In an ordinary case if the prosecutor shows that the [Miranda] warning was given and that the defendant stated he understood his rights and then gave a statement, the state will be deemed to have met its burden of proof, unless there is other evidence indicating that there was no knowing, intelligent, and voluntary waiver.

However, if there is other such evidence, then the trial court must make a subjective factual inquiry to determine whether under the totality of the circumstances the waiver was knowing, intelligent, and voluntary. This is the same kind of inquiry basically that is made to determine whether a statement is "voluntary" within the meaning of the traditional voluntariness requirement. Factors to be considered include age, maturity, intelligence, education, experience, ability to comprehend, lack of or adequacy of warnings, length and legality of detention, nature of interrogation, physical deprivations, limits on access to counsel and friends, and others.

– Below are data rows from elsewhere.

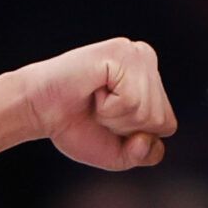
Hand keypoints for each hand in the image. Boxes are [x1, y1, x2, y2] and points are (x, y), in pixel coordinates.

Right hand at [14, 37, 175, 170]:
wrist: (39, 111)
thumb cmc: (76, 126)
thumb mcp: (119, 153)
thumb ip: (145, 154)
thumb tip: (149, 139)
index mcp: (152, 80)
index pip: (167, 126)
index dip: (135, 136)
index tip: (108, 120)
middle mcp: (147, 60)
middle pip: (159, 120)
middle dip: (125, 127)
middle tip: (98, 109)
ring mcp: (136, 54)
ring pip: (147, 112)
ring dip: (114, 117)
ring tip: (95, 99)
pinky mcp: (121, 53)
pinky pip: (131, 101)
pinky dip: (108, 107)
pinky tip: (93, 89)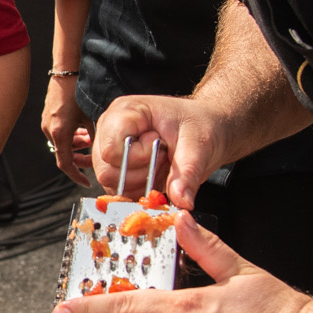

Here, the police officers gave appellant Miranda warnings prior to questioning. Appellant stated he understood his rights and thereafter voluntarily gave a statement. Although the questioning lasted approximately five hours, appellant had a break during which he was not guarded, had access to a telephone, and was provided food and drinks. At no time during the interrogation did appellant request that the questioning be stopped. No threats or promises were made to appellant for the purpose of eliciting incriminating statements. We conclude the district court did not err in ruling that the statement was voluntary.


The district court has broad discretion in sentencing and will not be reversed absent a clear abuse of discretion. State v. Garcia, 302 N.W.2d 643, 647 (Minn. 1981). In making a decision to depart from the sentencing guidelines, the court may consider the vulnerability of the victim and the particular cruelty toward the victim. Minn. Sent. Guidelines II.D.2.b (1), (2).

The district court ordered a 90-month upward departure from the presumptive 150-month sentence. At the sentencing hearing, the district court gave the following reasons for its decision to depart: (1) the victim was particularly vulnerable due to his young age; and (2) appellant treated the victim with particular cruelty. Under these facts, we conclude the district court did not abuse its discretion in sentencing appellant.